FIG. 14 is a diagram illustrating an arrangement of an image direction display in the case of parallel projection;

[Explanation of symbols]

 DESCRIPTION OF SYMBOLS 10 ... User interface part 20 ... Screen switching control part 30 ... Image processing part 40 Mouse apparatus 100 ... Image data selection part 102 ... Image data information display part 104 ... Image display part 106 ... Virtual field setting parameter setting part 108 ... Image data display Range width setting unit 110: image data depth direction movement amount setting unit 112: image data depth direction movement operation unit 114: image display gradation setting unit 116: image enlargement ratio setting unit 118: projection image type selection unit 120: image data parallel Movement amount setting unit 122 ... Image data parallel movement operation unit 124 ... Image data rotation movement amount setting unit 126 ... Image data rotation movement operation unit 128 ... Projection method selection unit 130 ... Default image observation direction selection unit 300 ... Image data storage unit 302 … Image data selection list creation unit 304… image data reading unit 306: Memory 308: Projected image creation unit 310: Image data coordinate conversion unit 312: Image direction display creation unit 314: Screen data creation unit 316 ... Left-eye screen video memory 318 ... Right-eye screen video memory 320 ... Operation input processing unit 322 ... CPU

──────────────────────────────────────────────────続 き Continued on the front page (51) Int.Cl. ⁷ Identification symbol FI Theme coat ゛ (Reference) G09G 5/36 510 G09G 5/36 510V F term (Reference) 2H059 AA35 AA38 5B050 AA02 BA09 CA07 EA12 EA27 FA02 FA06 FA09 FA13 5C061 AA03 AB12 AB14 AB20 AB21 5C082 AA04 AA14 BA20 BA35 BA47 CA52 CA62 CB01 MM02 MM08 MM09 MM10

Claims (6)

[Claims] 1. A setting means for setting a display range for three-dimensional image data of a subject, and a right-eye projection image and a left-eye projection image based on the three-dimensional image data present in the set display range.

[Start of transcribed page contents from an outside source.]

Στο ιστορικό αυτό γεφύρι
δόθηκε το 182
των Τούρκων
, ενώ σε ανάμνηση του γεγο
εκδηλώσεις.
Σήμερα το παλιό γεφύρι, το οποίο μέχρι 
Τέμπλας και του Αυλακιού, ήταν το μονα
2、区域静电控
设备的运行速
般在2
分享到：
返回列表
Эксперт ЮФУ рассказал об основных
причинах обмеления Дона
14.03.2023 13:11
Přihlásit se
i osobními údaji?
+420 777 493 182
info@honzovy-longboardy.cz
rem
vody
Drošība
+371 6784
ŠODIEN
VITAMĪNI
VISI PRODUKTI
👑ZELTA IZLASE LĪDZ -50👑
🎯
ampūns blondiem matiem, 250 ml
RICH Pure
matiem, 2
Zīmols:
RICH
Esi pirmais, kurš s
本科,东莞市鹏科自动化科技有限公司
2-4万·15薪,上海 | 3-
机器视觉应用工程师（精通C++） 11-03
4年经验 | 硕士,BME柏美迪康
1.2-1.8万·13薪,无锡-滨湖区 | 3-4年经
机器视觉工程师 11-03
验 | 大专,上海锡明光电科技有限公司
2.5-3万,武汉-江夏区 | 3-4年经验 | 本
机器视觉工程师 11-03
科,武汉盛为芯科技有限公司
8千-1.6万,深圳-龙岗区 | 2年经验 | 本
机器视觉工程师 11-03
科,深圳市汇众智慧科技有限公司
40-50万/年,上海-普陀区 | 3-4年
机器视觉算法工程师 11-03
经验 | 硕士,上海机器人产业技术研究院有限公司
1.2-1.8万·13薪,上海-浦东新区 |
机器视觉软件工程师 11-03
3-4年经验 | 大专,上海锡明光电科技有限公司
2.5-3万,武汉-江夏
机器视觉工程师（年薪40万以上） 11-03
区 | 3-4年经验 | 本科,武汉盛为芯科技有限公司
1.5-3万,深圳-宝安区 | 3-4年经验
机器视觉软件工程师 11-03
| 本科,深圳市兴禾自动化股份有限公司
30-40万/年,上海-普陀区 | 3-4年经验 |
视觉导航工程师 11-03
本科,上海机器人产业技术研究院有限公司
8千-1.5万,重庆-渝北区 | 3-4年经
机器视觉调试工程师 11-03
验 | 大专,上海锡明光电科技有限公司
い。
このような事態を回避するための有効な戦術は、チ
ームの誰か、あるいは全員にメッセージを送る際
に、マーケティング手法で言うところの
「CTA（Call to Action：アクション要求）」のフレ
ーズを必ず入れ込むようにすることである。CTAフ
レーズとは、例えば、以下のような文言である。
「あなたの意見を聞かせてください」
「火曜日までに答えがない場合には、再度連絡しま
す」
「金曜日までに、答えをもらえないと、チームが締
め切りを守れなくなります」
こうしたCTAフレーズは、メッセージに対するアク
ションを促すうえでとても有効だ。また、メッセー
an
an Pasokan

An image stereoscopic display device comprising: an image generating unit that generates a projection image; and a display unit that stereoscopically displays the subject based on the right-eye projection image and the left-eye projection image. 2. The image stereoscopic display apparatus according to claim 1, further comprising a display range moving means for moving a relative position of the display range with respect to the three-dimensional image data. 3. An image stereoscopic display apparatus according to claim 1, further comprising a display range changing means for changing a size of said display range. 4. The image generating means generates one of the right-eye projection image and the left-eye projection image when the display range moving means operates continuously. The image stereoscopic display apparatus according to claim 2, wherein the subject is stereoscopically displayed based on the one image. 5. The image generating means generates direction information capable of determining a correspondence between the direction of the projection image and the direction of the subject, and the display means simultaneously displays the direction information and each of the projection images. The image stereoscopic display device according to claim 1, wherein stereoscopic display is performed. 6. The image stereoscopic display according to claim 5, wherein the direction information is provided at a position corresponding to the display range, and the display means displays the direction information stereoscopically. apparatus.